AP Language Arts classes analyze text by putting on a mock trial

During Mrs. Emilie Cavolt’s eighth period AP Language Arts class April 19, Sophia Punsalan delivers her speech to the “jury” – a panel made up of her peers – in an attempt to prosecute the “defendant,” Margaret Macomber, during the class’ Mock Trial project. Photo by Alexis Dashnyam

As she began her speech, Sophia Punsalan had one thing on her mind, to prosecute Margaret Macomber with a charge of voluntary manslaughter.

“To be honest, when I was presenting I was super nervous but I think everyone was,” Punsalan said.

The AP Language Arts classes have been working toward their mock trial project since the end of March. The mock trial was a way to analyze a short story by Ernest Hemmingway called “The Short Happy Life of Francis Macomber.” A story of which was about a married couple, Francis and Margaret Macomber, who went on a hunting trip with a professional guide, Robert Wilson. Except there’s a twist, Francis Macomber did not come out alive.

Before spring break, students were asked to group into eight teams of four to five people. After the groups were finalized, one select team member drew a number between one and eight. This number determined the order in which each group would get to select the case number they would like to work on. The cases would focus on who was responsible for the death of Macomber. There were two groups to a case.

“We got into groups for choosing what case and if we wanted to be prosecution or defense. Once we picked our cases, each person in the group was responsible for one part of the speech,” Punsalan said. “One person for [the] opening statement, the first argument, the second argument, the rebuttal, and the closing statement.”

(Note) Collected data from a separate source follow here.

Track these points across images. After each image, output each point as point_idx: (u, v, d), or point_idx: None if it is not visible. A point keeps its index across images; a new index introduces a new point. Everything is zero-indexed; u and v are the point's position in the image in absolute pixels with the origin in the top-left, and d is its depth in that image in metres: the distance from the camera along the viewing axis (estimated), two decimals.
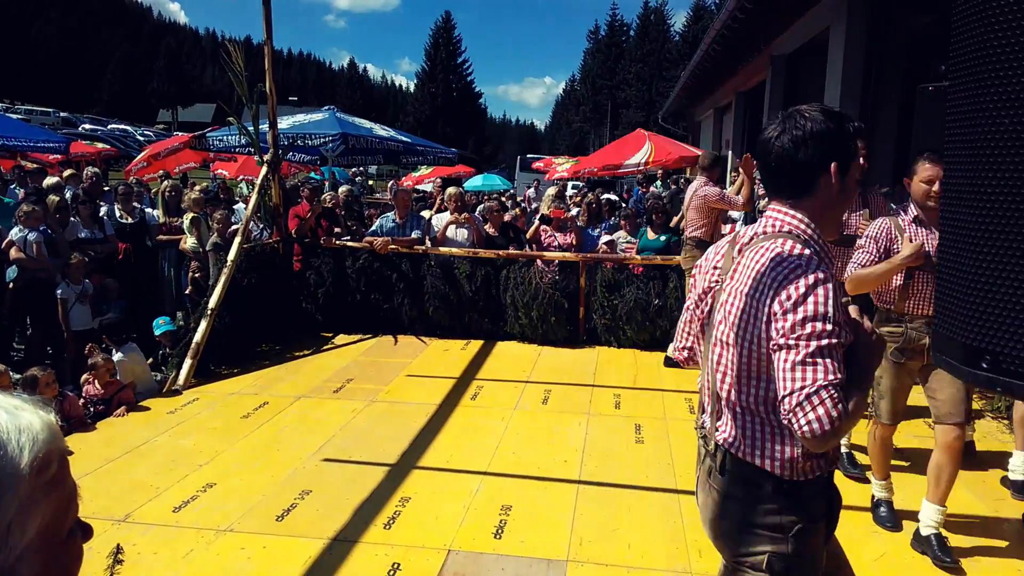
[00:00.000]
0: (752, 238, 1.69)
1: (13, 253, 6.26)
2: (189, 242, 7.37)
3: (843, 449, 4.07)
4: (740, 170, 5.96)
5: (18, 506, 0.78)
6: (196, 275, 7.24)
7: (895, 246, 3.25)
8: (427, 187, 16.56)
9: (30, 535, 0.79)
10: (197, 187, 11.63)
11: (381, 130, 10.67)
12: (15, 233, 6.30)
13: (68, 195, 7.85)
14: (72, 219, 7.03)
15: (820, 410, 1.39)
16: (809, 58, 12.07)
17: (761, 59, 14.04)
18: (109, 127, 38.77)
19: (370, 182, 22.20)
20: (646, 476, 3.96)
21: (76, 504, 0.88)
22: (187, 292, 7.35)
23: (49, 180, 8.37)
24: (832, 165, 1.57)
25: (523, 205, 13.29)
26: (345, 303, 7.10)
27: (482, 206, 8.97)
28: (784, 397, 1.45)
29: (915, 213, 3.30)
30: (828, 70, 10.00)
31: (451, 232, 7.18)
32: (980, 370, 0.93)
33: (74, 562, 0.88)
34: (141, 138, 34.16)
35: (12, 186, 9.40)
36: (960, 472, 3.21)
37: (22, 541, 0.78)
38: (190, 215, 7.52)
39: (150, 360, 6.14)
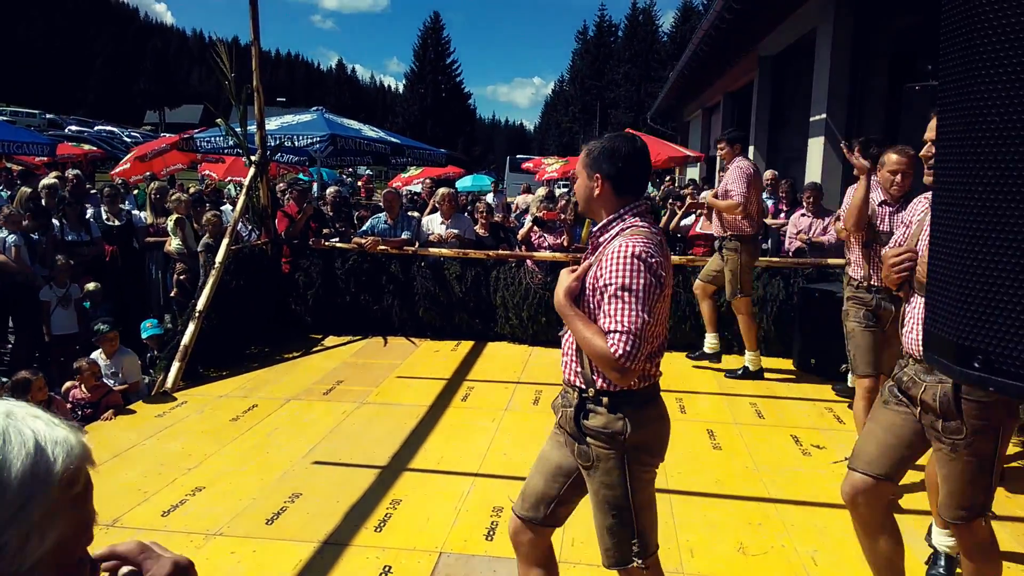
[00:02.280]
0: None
1: None
2: (173, 244, 7.31)
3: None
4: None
5: (43, 513, 0.79)
6: (181, 277, 7.18)
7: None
8: (416, 188, 16.51)
9: (47, 547, 0.80)
10: (192, 188, 11.57)
11: (370, 131, 10.66)
12: None
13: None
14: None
15: None
16: (796, 58, 12.14)
17: (749, 60, 14.11)
18: (96, 128, 38.40)
19: (359, 183, 22.09)
20: None
21: (91, 532, 0.89)
22: (172, 295, 7.30)
23: (46, 181, 8.27)
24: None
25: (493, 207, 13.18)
26: (334, 304, 7.07)
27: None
28: None
29: (883, 198, 3.85)
30: (815, 70, 10.06)
31: (441, 233, 7.15)
32: (972, 369, 0.93)
33: None
34: (128, 139, 33.88)
35: (0, 188, 9.30)
36: None
37: (39, 550, 0.79)
38: (174, 216, 7.46)
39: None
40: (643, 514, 2.15)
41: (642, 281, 1.95)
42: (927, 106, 4.41)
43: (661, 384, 2.20)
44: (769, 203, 9.25)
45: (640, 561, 2.13)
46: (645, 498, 2.15)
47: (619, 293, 1.95)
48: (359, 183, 19.99)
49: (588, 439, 2.11)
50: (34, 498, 0.78)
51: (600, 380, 2.08)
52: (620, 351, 1.91)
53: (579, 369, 2.12)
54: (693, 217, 7.52)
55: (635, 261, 1.96)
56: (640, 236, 2.02)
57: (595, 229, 2.15)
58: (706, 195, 5.88)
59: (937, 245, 1.04)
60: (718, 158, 4.82)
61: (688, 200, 7.65)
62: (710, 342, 5.98)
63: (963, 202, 0.95)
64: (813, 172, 9.82)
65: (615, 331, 1.93)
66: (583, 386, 2.12)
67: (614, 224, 2.10)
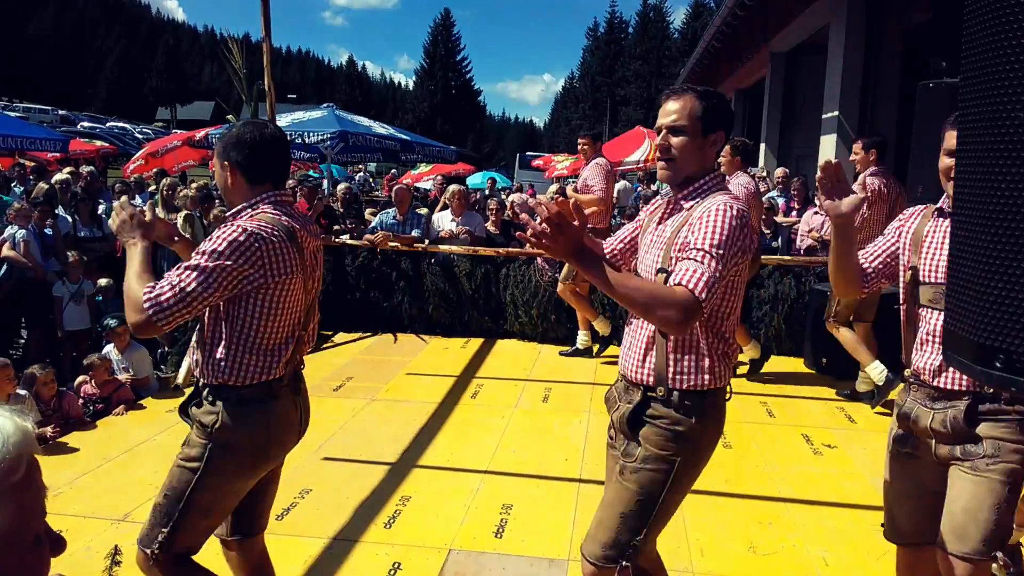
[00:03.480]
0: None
1: (4, 251, 6.25)
2: None
3: None
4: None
5: None
6: None
7: None
8: (426, 185, 16.53)
9: None
10: (195, 184, 11.59)
11: (380, 128, 10.68)
12: (7, 231, 6.29)
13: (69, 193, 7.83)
14: (61, 214, 7.00)
15: None
16: (808, 55, 12.08)
17: (760, 57, 14.03)
18: (108, 125, 38.66)
19: (384, 179, 22.11)
20: None
21: (43, 510, 0.88)
22: None
23: (59, 176, 8.32)
24: None
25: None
26: (345, 301, 7.08)
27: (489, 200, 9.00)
28: None
29: (940, 204, 2.08)
30: (828, 67, 9.99)
31: (451, 229, 7.15)
32: (993, 370, 0.92)
33: (37, 571, 0.87)
34: (140, 136, 34.08)
35: (13, 184, 9.36)
36: None
37: None
38: (184, 213, 7.48)
39: None
40: (192, 510, 1.97)
41: (226, 249, 1.82)
42: (941, 103, 4.37)
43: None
44: (780, 201, 9.20)
45: (158, 552, 1.95)
46: (208, 499, 1.99)
47: (196, 255, 1.83)
48: (383, 179, 20.03)
49: (191, 422, 2.09)
50: None
51: (209, 373, 2.02)
52: (152, 303, 1.78)
53: (199, 359, 2.06)
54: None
55: (238, 232, 1.85)
56: (258, 220, 1.92)
57: (227, 215, 2.05)
58: (568, 190, 6.11)
59: (959, 242, 1.02)
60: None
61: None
62: (583, 338, 6.29)
63: (986, 199, 0.93)
64: None
65: (163, 282, 1.80)
66: (199, 376, 2.07)
67: (244, 212, 1.99)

After each group had chosen their preferred cases, they then had to get together with the other team and decide who would represent the prosecution and who would represent the defense. If both sides could not come to an agreement, posing as the judge, Mrs. Emilie Cavolt flipped a coin to make things fair.

Once cases and sides were finalized, students picked pieces from the text or the internet to help argue their side. They finally began trials in the library April 18 and they ran to April 25.